#### Alıştırma 1:
İnsan Hakları Tazminat Komisyonu hakkındaki metne göre Komisyon, hangi kanunun hangi tarihte yürürlüğe girmesiyle kurulmuştur?
#### Alıştırma 2:
İnsan Hakları Tazminat Komisyonu hakkındaki metinde "Adalet Bakanlığı İnsan Hakları Tazminat Komisyonunun" sözcüklerinden başlayıp "başvuruları inceler [3]." sözcüklerine kadar uzanan bölümün tamamını hiçbir değişiklik yapmadan yeniden yazın.

#### Alıştırma Metni:
=====

1. Genel
Bakış
Adalet
Bakanlığı İnsan Hakları Tazminat Komisyonu, 6384 sayılı Kanun'un 9 Ocak 2013
tarihinde yürürlüğe girmesiyle kurulmuştur. Bu düzenlemeyle Anayasa Mahkemesi’nde
derdest olan makul sürede yargılanma hakkı şikayetleri ile mahkeme kararlarının
geç icrası, eksik icrası veya hiç icra edilmemesi gibi şikayetlere ilişkin
başvuruların, Adalet Bakanlığı İnsan Hakları Tazminat Komisyonu tarafından
incelenmesi kararlaştırılmıştır [1]. Bu düzenleme ile, bireylerin temel
haklarını etkili bir şekilde koruma altına almayı amaçlayan çok boyutlu bir
yaklaşımın parçası olarak, AİHM öncesinde ulusal düzeyde etkin bir başvuru
mekanizması sağlanmak istenmiş, hem bireylerin haklarının daha hızlı korunması
hem de uluslararası arenada Türkiye'nin insan hakları sicilinin iyileştirilmesi
hedeflenmiştir.
1.1.
Adalet Bakanlığı İnsan Hakları Tazminat Komisyonunun Görevleri
Komisyon,
özellikle makul sürede yargılanma hakkının ihlal edildiği durumlarda,
bireylerin zararını tazmin etmeyi ve bu şikayetlerin Avrupa İnsan Hakları
Mahkemesi’ne (AİHM) götürülmeden çözülmesini sağlamayı amaçlamaktadır [2]. Bu
bağlamda Komisyon, hem bireysel mağduriyetlerin giderilmesine hem de yargı
sistemindeki yapısal eksikliklerin tespitine önemli katkılar sunar.
Komisyon’un
görevleri 6384 sayılı “Avrupa İnsan Hakları Mahkemesine Yapılmış Olan Bazı
Başvuruların Tazminat Ödenmek Suretiyle Çözümüne Dair Kanun”un 2. maddesi
uyarınca belirlenmiştir. Bu kapsamda, ceza hukuku, özel hukuk ve idare hukuku
alanlarındaki yargılamaların makul sürede sonuçlandırılmadığı iddiaları ile
mahkeme kararlarının geç veya eksik icra edildiği ya da hiç icra edilmediği
iddialarına ilişkin başvuruları inceler [3].

=====

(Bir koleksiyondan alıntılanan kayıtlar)

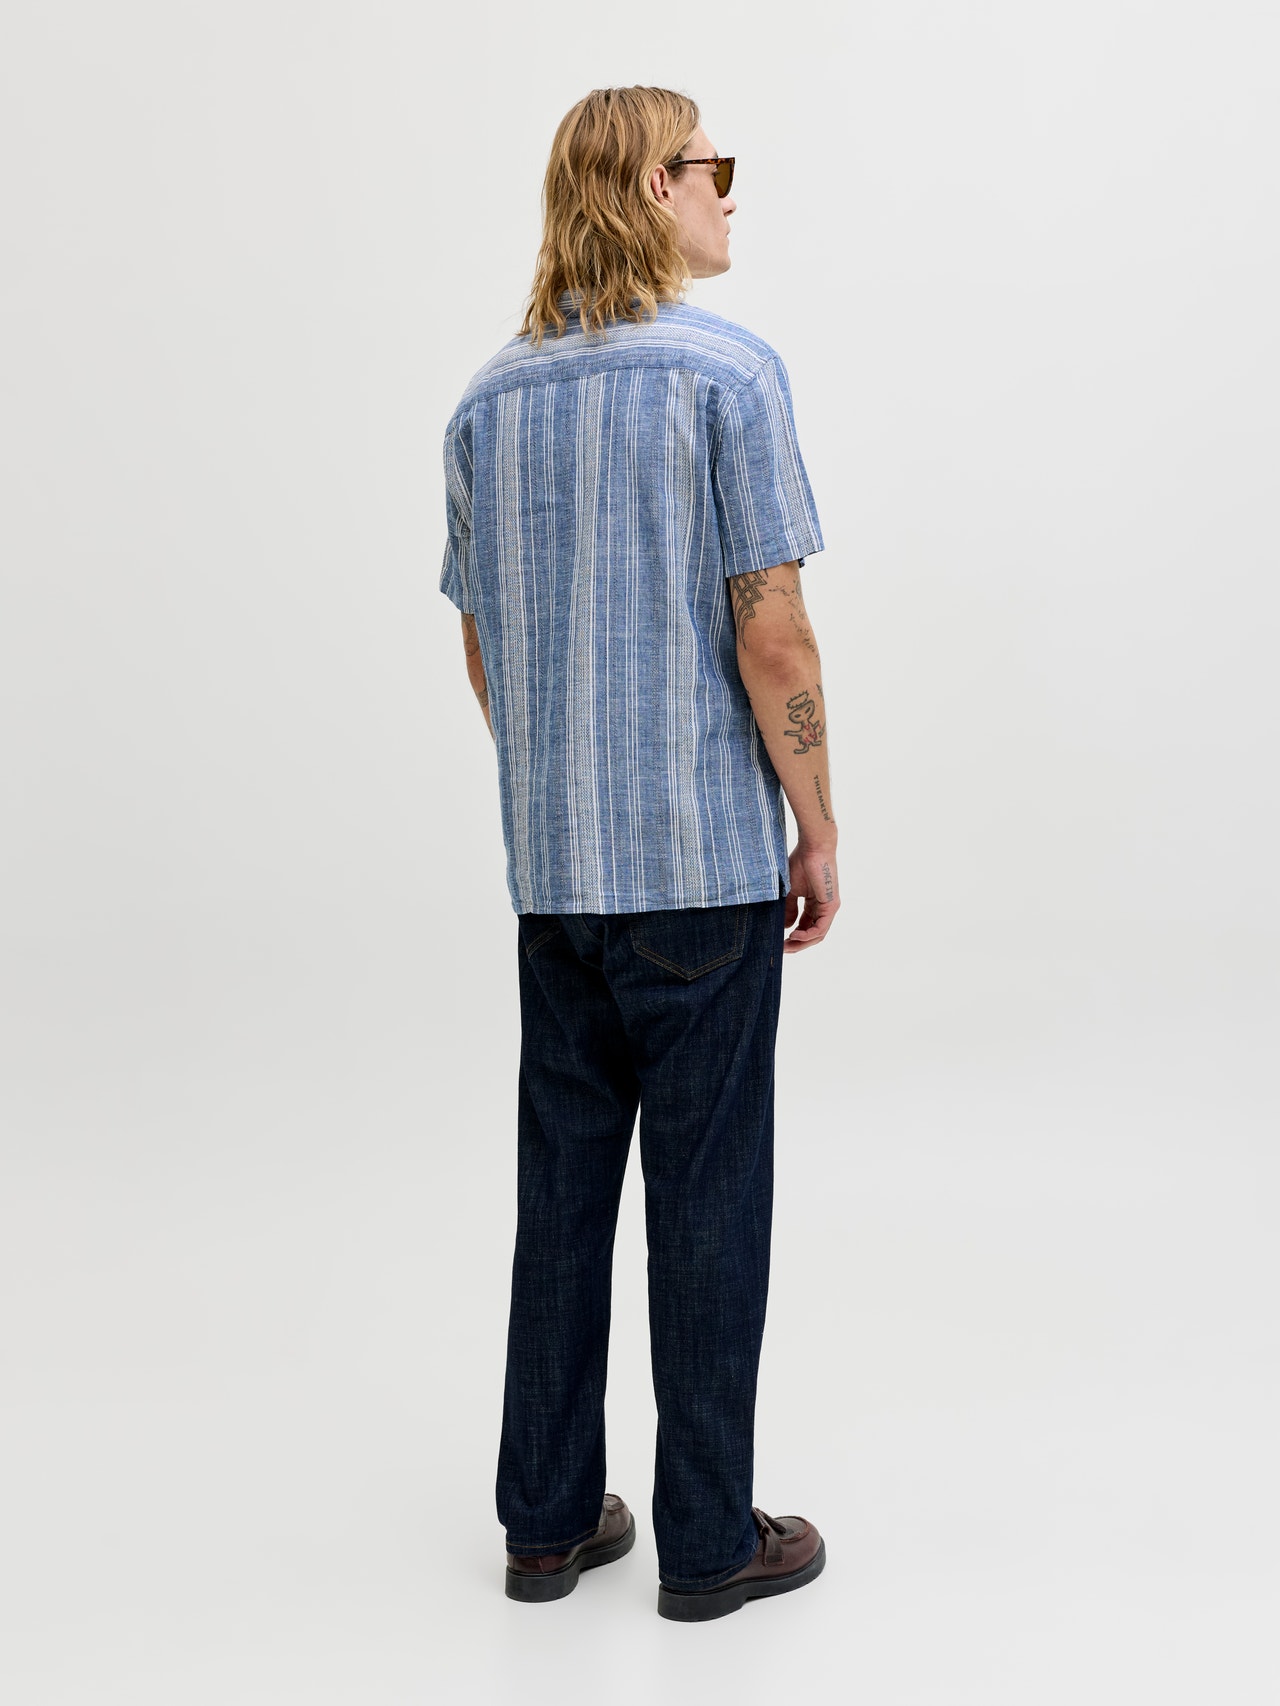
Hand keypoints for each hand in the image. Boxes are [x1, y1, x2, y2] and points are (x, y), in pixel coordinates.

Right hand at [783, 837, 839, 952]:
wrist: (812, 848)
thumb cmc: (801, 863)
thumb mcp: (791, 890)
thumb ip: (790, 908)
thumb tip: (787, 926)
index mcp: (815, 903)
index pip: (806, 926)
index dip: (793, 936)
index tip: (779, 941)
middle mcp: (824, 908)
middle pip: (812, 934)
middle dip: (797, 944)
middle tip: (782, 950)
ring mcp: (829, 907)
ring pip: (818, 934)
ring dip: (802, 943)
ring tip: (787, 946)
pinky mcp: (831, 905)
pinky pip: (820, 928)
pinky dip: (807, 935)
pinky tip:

=====

#### Yanıt 1:
Komisyon, 6384 sayılı Kanun'un 9 Ocak 2013 tarihinde yürürlüğe girmesiyle kurulmuştur.

#### Yanıt 2:
Adalet Bakanlığı İnsan Hakları Tazminat Komisyonunun Görevleri
Komisyon,
özellikle makul sürede yargılanma hakkının ihlal edildiği durumlarda,
bireylerin zararını tazmin etmeyi ve bu şikayetlerin Avrupa İnsan Hakları
Mahkemesi’ne (AİHM) götürülmeden çözülmesini sağlamayı amaçlamaktadır [2]. Bu
bağlamda Komisyon, hem bireysel mağduriyetlerin giderilmesine hem de yargı
sistemindeki yapısal eksikliklerin tespitine önemli katkılar sunar.
Komisyon’un
görevleri 6384 sayılı “Avrupa İnsan Hakları Mahkemesine Yapılmış Olan Bazı
Başvuruların Tazminat Ödenmek Suretiyle Çözümüne Dair Kanun”un 2. maddesi
uyarınca belirlenmiştir. Bu kapsamda, ceza hukuku, özel hukuk ve idare hukuku
alanlarındaki yargılamaların makul sürede sonuçlandırılmadığı iddiaları ile
mahkeme kararlarının geç veya eksik icra edildiği ya da hiç icra edilmediği
iddialarına ilişkin başvuruları inceler [3].